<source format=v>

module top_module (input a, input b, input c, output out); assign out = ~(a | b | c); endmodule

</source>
==
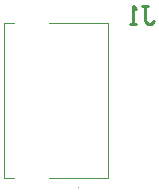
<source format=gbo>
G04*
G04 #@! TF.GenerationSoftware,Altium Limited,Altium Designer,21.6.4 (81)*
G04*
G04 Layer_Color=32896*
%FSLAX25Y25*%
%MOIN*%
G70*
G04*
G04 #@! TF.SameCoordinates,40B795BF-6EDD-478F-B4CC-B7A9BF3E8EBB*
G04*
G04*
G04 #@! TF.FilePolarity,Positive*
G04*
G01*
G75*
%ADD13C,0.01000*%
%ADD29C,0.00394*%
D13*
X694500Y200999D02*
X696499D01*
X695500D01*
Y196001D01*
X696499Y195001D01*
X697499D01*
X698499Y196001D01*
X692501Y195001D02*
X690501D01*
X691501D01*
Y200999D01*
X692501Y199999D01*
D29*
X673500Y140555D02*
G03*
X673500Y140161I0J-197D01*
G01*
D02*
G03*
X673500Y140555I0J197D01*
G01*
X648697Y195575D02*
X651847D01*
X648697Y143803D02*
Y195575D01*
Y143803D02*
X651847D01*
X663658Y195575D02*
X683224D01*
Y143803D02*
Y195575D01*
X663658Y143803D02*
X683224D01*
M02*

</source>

▸ **Directions for this task**
Would you please show every line of the material above that includes the string "source"?

▸ **Finished task**
<source format=v>
</source>
<source format=gbo>
</source>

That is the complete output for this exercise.